漢字のハーモニー(和)とは調和であり、そしてピースフル(平和的)であり、足し算、ジャパニーズだって説明したら、ゴールドラット博士が気に入っちゃって、「リスペクト! ワォ(和)」とか言って。海外でもみんなに言うようになっちゃったぐらい誰もが理解する言葉になりました。
(書籍を読んで)成果が出たらみなさんに連絡していただきたいんですけども。組織をダメにする「会社の害虫」20選と益虫「セイチョウシュギ虫」。これですね、シールなんです。このシールは楽しくて、「お前はキキカンアオリ虫だ」とか言うと、このシールを貼るわけです。どう、これ?

「お前はこうだと貼られちゃったら、どう思う? でも、当然はがすのも可能ということで。「あ、間違えた」とか。「あ、お前だ、お前だ」と言って、こうやって貼ると。
実は今日、ある会社でやったんですけど、役員、社長もみんなでシールを貼り合って「これはおもしれー」と喜んでいました。いい感じの変化を与えてくれるって、僕は思っているんですけど。
この害虫のキャラクターをWebページで公開して、ダウンロードを自由にして使ってもらおうかなと。
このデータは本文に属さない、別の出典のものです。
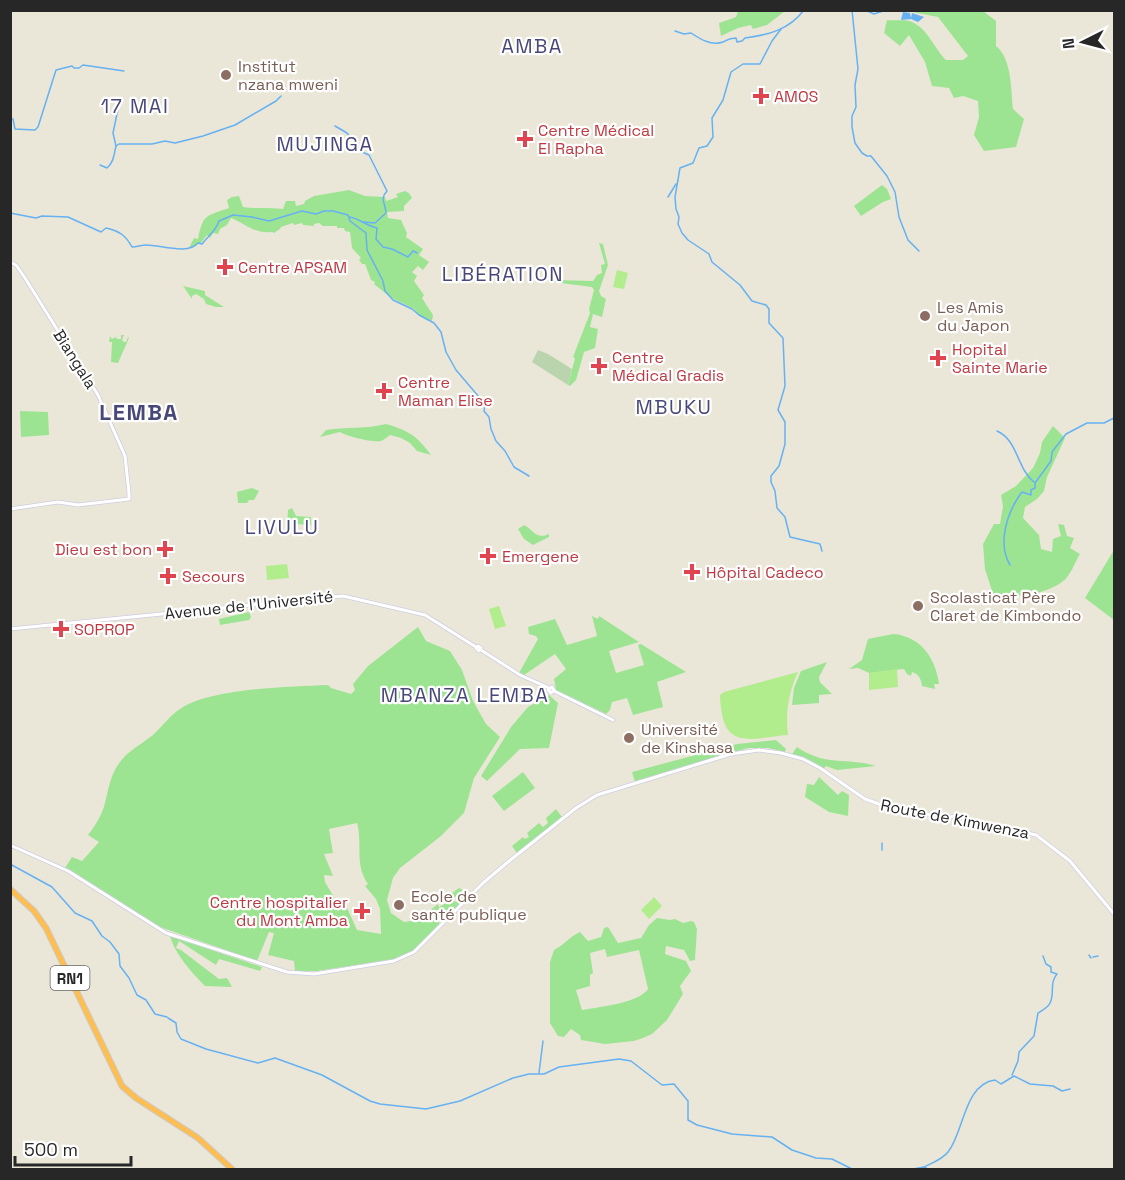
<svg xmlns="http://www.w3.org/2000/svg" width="1125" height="1180" font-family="'Space Grotesk',sans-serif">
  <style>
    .green { fill: #9de492; fill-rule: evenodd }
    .cemetery { fill: #bad5ae }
    .pitch { fill: #b1ec8d }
    .water { fill: #66b1f2 }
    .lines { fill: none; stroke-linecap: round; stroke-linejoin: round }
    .stream { stroke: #66b1f2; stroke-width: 1.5 }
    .minor-casing { stroke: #cecde2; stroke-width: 4.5 }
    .highway-casing { stroke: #cbcbcb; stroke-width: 7 }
    .minor { stroke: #fff; stroke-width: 3 }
    .highway { stroke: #ffbe4f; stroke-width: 5 }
    .education-dot { fill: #8d6e63; stroke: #fff; stroke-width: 2 }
    .health-dot { fill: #e0444e; stroke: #fff; stroke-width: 2 }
    .labels { text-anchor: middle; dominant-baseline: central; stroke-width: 4.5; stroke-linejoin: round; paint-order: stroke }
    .shield { fill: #fff; stroke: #686868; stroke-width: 1.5 }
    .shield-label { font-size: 15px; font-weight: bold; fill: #272727 }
    .education-label { font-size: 16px; fill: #785e54; stroke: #fff; text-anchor: start }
    .health-label { font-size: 16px; fill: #be3a42; stroke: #fff; text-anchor: start }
    .street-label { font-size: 16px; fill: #272727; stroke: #fff }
    .quarter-label { font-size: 20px; letter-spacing: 1.5px; fill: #484779; stroke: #fff }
    .district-label { font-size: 22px; font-weight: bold; letter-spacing: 1.5px; fill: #484779; stroke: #fff }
  </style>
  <rect width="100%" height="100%" fill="#ebe7d8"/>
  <g class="green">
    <polygon points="738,11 738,10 785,11 767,25 753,29 751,25 738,28 721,36 719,23 736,17"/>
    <path d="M907,11h76l13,10v25c16,12 15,45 17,63l11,10 -8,28 -32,4 -10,-16 5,-18 -1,-16 -15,-5 -9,2 -5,-10 -17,-2 -7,-24 -16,-27 -9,11 -16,-13 3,-13c8,1 19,-1 25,2 16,7 22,26 34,38h17l5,-4 -30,-39z"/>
    <polygon points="882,185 887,189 891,199 883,202 861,216 854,206"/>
    <path d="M349,190l16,6 20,1 1,4 12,-4 -2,-3 9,-3 4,2 3,5 -8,8v5l-17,1 1,6 13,2 6,13 -1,4 17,12 -4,6 10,7 -6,8 -5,-4 -6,6 5,4 -3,5 10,14 -2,3 11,17 -1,6 -15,-7 -3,-5 -24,-12 -16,-13 1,-2 -4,-2 -6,-16h-3l-3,-4 2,-2 -9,-10 -2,-16 -5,-1 -1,-3h-7v-2h-14l-4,-3 -5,1v2l-11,-1 -1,-2 -8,2 -1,-2 -12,4 -1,2 -6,4 -2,-1c-18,2 -26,-8 -41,-14l-4,7 -7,4 -2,5 -5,-1 -3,5 -3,-3 -6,8h-4l-3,4 -5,1 5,-10 4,1c5,-25 8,-23 31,-31l-2,-8 5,-3 7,-1 4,11c13,2 26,0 40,2l3,-8h9l1,5 8,-2 1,-3 9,-5z"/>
    <polygon points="599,243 603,244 608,265 599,291 601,296 606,299 602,317 593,314 590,327 598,329 595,348 584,352 576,380 570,386 568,385 575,358 573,357 590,313 589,309 594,290 592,287 553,282 553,280 593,281 597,275 602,273 601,265 605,264"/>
    <polygon points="183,286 205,291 205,295 224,307 216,307 206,304 204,299 196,294 192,296 192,299"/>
    <polygon points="121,335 124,335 122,340 124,342 126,342 128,337 129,338 118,363 111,362 112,342 109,342 110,336 112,339 116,337 117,339 121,339"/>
    <polygon points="20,411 48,412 49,435 21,437"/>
    <path d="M386,424c24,7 31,12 45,31l-14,-4 -7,-8 -9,-5 -11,-3c-1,1 -8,6 -9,6 -8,2 -35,-5 -41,-9l-20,5 6,-7c20,-3 40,-1 60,-6z"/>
    <path d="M1053,426l12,12 -18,39 -3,14 -7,8 -12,8 -2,11 16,17 2,14 11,3 1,-13 8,-3 -3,-12 6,1 3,11 7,2 -4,10 10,6c-5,8 -10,23 -18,28 -21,15 -44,13 -68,15l-9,-28 -2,-25 11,-20h6l3,-18 -2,-11 15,-9 17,-18 7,-15 2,-11z"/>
    <polygon points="252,488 259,491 254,500 249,500 247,503 238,503 237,492"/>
    <polygon points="292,508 296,516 311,517 311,525 293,524 293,531 287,531 288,510"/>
    <path d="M524,525c10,5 12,15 25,9v3l-16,8 -9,-6 -6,-10z"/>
    <polygon points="1114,550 1114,620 1085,598"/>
    <polygon points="249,612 251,617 249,620 220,625 219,619"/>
    <polygon points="592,616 598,619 599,616 639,642 609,651 616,673 644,665 638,645 641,644 686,672 657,682 663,707 633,715 627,698 612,702 610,710 606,714 556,690 554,679 566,669 555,654 524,675 519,673 538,639 536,636 529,634 528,627 555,619 567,645 597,636"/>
    <path d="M418,627l8,14 24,10 12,19 11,31 13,23 14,13 -26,41 -10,35 -23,23 -41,32 -7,10 -6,22 4,13 13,9 14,-2 20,-16 1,3 9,-5v-6l11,-8 4,2 -10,9 1,2 2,1 6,-8 6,5 -24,24 -4,-4 -2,2 3,5 -27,25 -11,7 -86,13h-22l-1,-10 -26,-6 6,-22 -5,-1 -12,29 -97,-34 -95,-59 7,-11 10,4 17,-19 -11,-7c7,-9 14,-20 17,-32 3,-12 5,-25 11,-35 9,-16 23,-22 37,-33 9,-8 16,-19 27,-26 31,-21 109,-22 148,-24l3,3 20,6 4,-4 -2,-6 15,-18zM357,823c6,22 -3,41 11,61l-3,2 11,13 4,10 1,25 -24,-4 -13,-29 -6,3 -13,-22 -1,-7 9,1 -9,-22 9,-1 -4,-24z"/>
    <path d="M893,634c28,2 43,25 46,50h-5l1,5 -13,-3c-1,-7 -3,-12 -10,-14l-1,4 -4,-2 -3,-5 -35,4 -11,-5 -9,1 13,-9 6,-21z"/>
    <polygon points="827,662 819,677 820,682 832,694 819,695 819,703 792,705 794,688 801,671"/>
    <polygon points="549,695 558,703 549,748 520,749 487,781 481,776 511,727 528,707"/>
    <polygon points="776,740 786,749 785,752 768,748 748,748 635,782 632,772 737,744"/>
    <path d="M797,747c29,20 50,10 79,19l-39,4 -11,-4 -3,3 -14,-9 -17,-6z"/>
    <polygon points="523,772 535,788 504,811 492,796"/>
    <polygon points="819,777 838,795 842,791 849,795 848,816 829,812 805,797 807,784 814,785"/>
    <polygon points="556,809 562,817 517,853 512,846 523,837 525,839 529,837 527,833 539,823 543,827 548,823 546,818"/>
    <path d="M657,918l13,2 5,-1 8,4 8,-2 3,1 3,7 -2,31 -5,1 -6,-11 -18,-4 -1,8 21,7 5,10 -11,15 3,8 -16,26 -15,14 -9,4 -9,3 -29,3 -24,-4 -1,-5 -9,-6 -7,8 -6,-1 -8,-13v-61l4,-12c10,-5 15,-13 26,-18l8,9 13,-4 3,-9 4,-1 10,16 23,-5 8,-13zM605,949l2,8 32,-7 9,39c-9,14 -50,18 -66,21l-6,-20 14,-4v-11l3,-2 -3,-20z"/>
    <path d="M170,936l92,31 -2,4 -41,-12 -3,6 -37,-24 -3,7 5,2 38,29 8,-1 5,9 -27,-1c-13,-13 -30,-32 -35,-50z"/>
  </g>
  <polygon class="cemetery" points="538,350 548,354 572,369 568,385 532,362"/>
  <g class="pitch">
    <polygon points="617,270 628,273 624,289 613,287"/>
    <polygon points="287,564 289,578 267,580 266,566"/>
    <polygon points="499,606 506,626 495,629 489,609"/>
    <polygon points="897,669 898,687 869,690 869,673"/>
    <path d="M798,672c-9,19 -13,42 -10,63 -29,2 -60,15 -66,-21 -1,-6 -2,-12 -2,-19l4,-3z"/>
    <polygon points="654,897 662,906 649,919 641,910"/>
  </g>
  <polygon class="water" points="903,12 910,13 911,18 912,13 924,17 918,22 911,19 901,20"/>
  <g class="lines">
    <g class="stream">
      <polyline points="852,10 858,69 855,85 856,107 852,116 852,127 855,143 862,153 867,156 871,156 887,176 895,192 899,217 908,240 919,251"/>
      <polyline points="865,10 874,14 886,10"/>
      <polyline points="781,29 772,41 760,64 743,64 731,72 723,100 712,118 713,137 707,146 699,148 693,163 680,168 675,197 676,209 679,217 678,224 682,233 688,240 709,254 712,262 740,285 752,301 766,305 769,309 769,323 783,338 785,386 778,410 785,422 785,444 779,466 771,476 771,482 775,491 777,508 785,517 790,537 820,544 822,551"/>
      <path d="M675,31l9,3 7,-1c9,6 20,13 32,9 4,-2 6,-4 13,-4l1,4 5,-1 3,-3c23,-3 44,-8 59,-28"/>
      <polyline points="10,119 13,119 15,129 35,130 38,127 56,70 72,66 74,68 79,68 83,65 124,71"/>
      <path d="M335,126l12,7 15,19 7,3 18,36c-8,8 -1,13 -1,22l-11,10 -12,-1"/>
      <polyline points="116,146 113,133 118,109"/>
      <path d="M100,165l7,3c7,-6 7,-14 9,-22l3,-2h33l13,-3 10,2 28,-7 32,-11 41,-24 5,-5"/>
      <polyline points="668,197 676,184"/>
      <path d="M10,213l26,5 6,-2 26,1 33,15 5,-4c14,3 20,8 26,19 5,0 9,-2 14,-2 15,0 42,10 52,-2l4,1c6,-8 14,-13 17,-23l14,-6 19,2 17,4 33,-10 14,3 8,-3h9l15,4 2,6 16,12 1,17 16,31 2,10 8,9 19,9 7,6 15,8 7,9 5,20 10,18 29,34 -1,7 5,6 2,12 5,12 9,10 9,16 15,9"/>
      <path d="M350,217c10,2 17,9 27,11l-1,11 7,8 9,2 16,8 5,-6 4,2"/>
      <path d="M997,431c21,9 20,38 37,51"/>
      <path d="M1010,565c-13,-22 -3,-53 12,-73l9,3v-5l4,-2v-5l16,-22 1,-9 14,-18 21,-11h17l10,-5"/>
      <polyline points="882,850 882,843"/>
      <polyline points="10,864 52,887 75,913 92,921 102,936 110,942 119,954 120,966 129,978 137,995 146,1000 155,1014 167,1017"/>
      <polyline points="1089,955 1091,958"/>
      <polyline points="1093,957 1098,956"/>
      <polyline points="168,1018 176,1023 177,1032 181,1039 206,1049 258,1063 275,1058 322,1075 370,1101 380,1104 426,1109 460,1101 513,1078 529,1074 544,1074 559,1067 619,1059 631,1061 662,1085 674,1084 688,1101 688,1120 697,1125 732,1134 772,1137 792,1150 816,1158 832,1159 854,1170"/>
      <polyline points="539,1073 543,1041"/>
      <path d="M1012,1075l6,-14 1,-9 15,-16 4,-23c4,-3 10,-5 12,-10 5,-9 -1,-20 7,-29l-6,-2v-5l-5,-3 -3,-8"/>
      <path d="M924,1167c8,-4 19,-8 24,-15 16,-20 16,-68 47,-72l6,4 13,-8 16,8 23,2 9,5 8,-2"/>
      <polyline points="908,1170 924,1167 930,1170"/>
    </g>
    <defs>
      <g id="minor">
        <polyline points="10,262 16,265 25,278 98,395 125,456 129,493 129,499 78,505 58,502 10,509"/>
        <polyline points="10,629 343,596 425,615 476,647"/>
        <polygon points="478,646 481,648 479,651 476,648"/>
        <polyline points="481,650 520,675 549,688"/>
        <polygon points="552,687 554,690 551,693 548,690"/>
        <polyline points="554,691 613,720"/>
        <polyline points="10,845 68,871 166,933 287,972 314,974 394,961 414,952 483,883 508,862 576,808 597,795 731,754 759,750 781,753 803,759 820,768 865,799 893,809 914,813 958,817 1036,835 1070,861 1114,914"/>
      </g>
      <polyline id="highway" points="10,889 34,911 46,928 122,1086 136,1098 198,1138 233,1170"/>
    </defs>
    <use href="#minor" class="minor-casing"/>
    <use href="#highway" class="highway-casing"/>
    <use href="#minor" class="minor"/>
    <use href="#highway" class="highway"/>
  </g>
  <g class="education-dot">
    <circle cx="226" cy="75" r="6"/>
    <circle cx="925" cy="316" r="6"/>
    <circle cx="918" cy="606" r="6"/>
    <circle cx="629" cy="738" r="6"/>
    <circle cx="399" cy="905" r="6"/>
  </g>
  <g class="health-dot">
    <path d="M758 87h6v6h6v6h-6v6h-6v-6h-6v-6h6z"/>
    <path d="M522 130h6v6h6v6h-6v6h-6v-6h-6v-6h6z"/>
    <path d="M222 258h6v6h6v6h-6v6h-6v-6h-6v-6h6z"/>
    <path d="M935 349h6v6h6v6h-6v6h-6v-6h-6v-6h6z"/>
    <path d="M596 357h6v6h6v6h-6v6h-6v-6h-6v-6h6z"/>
    <path d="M381 382h6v6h6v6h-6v6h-6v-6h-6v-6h6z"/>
    <path d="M162 540h6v6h6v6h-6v6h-6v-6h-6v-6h6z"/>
    <path d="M485 547h6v6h6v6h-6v6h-6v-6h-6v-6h6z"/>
    <path d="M689 563h6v6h6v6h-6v6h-6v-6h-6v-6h6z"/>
    <path d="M165 567h6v6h6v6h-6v6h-6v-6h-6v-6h6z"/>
    <path d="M58 620h6v6h6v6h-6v6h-6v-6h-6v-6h6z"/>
    <path d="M359 902h6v6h6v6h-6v6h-6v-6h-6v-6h6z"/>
  </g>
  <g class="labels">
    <rect class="shield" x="50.5" y="966" width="39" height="24" rx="4.5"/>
    <g class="shield-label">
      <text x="70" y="978">RN1</text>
    </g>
    <g class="education-label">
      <text x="238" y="66">Institut<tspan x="238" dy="18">nzana mweni</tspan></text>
      <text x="937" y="307">Les Amis<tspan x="937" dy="18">du Japon</tspan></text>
      <text x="930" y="597">Scolasticat Père<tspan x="930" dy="18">Claret de Kimbondo</tspan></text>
      <text x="641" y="729">Université<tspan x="641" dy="18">de Kinshasa</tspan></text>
      <text x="411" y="896">Ecole de<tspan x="411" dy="18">santé publique</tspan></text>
    </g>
    <g class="health-label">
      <text x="774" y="96">AMOS</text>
      <text x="538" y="130">Centre Médical<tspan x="538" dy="18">El Rapha</tspan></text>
      <text x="238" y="267">Centre APSAM</text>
      <text x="952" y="349">Hopital<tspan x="952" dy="18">Sainte Marie</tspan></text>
      <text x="612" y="357">Centre<tspan x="612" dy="18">Médical Gradis</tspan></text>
      <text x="398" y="382">Centre<tspan x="398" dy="18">Maman Elise</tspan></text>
      <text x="152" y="549" text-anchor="end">Dieu est bon</text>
      <text x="502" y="556">Emergene</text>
      <text x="706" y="572">Hôpital Cadeco</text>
      <text x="182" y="576">Secours</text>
      <text x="74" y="629">SOPROP</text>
      <text x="348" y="902" text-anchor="end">Centre hospitalier<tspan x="348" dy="18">du Mont Amba</tspan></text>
    </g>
    <g class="street-label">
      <text transform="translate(75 359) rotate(58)">Biangala</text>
      <text transform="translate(249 605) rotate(-6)">Avenue de l'Université</text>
      <text transform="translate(955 819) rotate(11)">Route de Kimwenza</text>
    </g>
    <g class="quarter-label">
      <text x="532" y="46">AMBA</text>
      <text x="135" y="106">17 MAI</text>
      <text x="325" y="144">MUJINGA</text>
      <text x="503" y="274">LIBÉRATION</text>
      <text x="674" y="407">MBUKU</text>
      <text x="282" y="527">LIVULU</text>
      <text x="465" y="695">MBANZA LEMBA</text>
    </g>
    <g class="district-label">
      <text x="139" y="412">LEMBA</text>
    </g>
  </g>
  <rect width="1125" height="1180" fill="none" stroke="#272727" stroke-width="24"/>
  <g transform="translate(1083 42) rotate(264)" stroke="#ffffff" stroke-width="4.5" paint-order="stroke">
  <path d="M0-4.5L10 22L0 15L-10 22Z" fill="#272727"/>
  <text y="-9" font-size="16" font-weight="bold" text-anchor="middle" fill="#272727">N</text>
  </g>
  <path d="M15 1156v9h116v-9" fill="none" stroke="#272727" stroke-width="3"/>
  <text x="24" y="1156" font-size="18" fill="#272727" stroke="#ffffff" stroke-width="4.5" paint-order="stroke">500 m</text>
</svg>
そうすると、みなさんがPowerPointで、「こういう害虫がいる」と、トゲのあるカンバセーションを楽しめるんじゃないかなと。
この『組織をダメにするのは誰か?』という書籍についてなんですけども、(帯は)「チームと職場を腐らせる『会社の害虫』の正体と対処法」。こんなにいっぱい虫がいるということですね。
20年以上、本を書いてきて「こんなにおもしろい本が書けるのか」と思うぐらいよく書けたので、ぜひお読みいただければと思います。またエレガントに職場の問題を解決する方法として、会社の害虫をかわいがっていただければと思います。今日はどうもありがとうございました。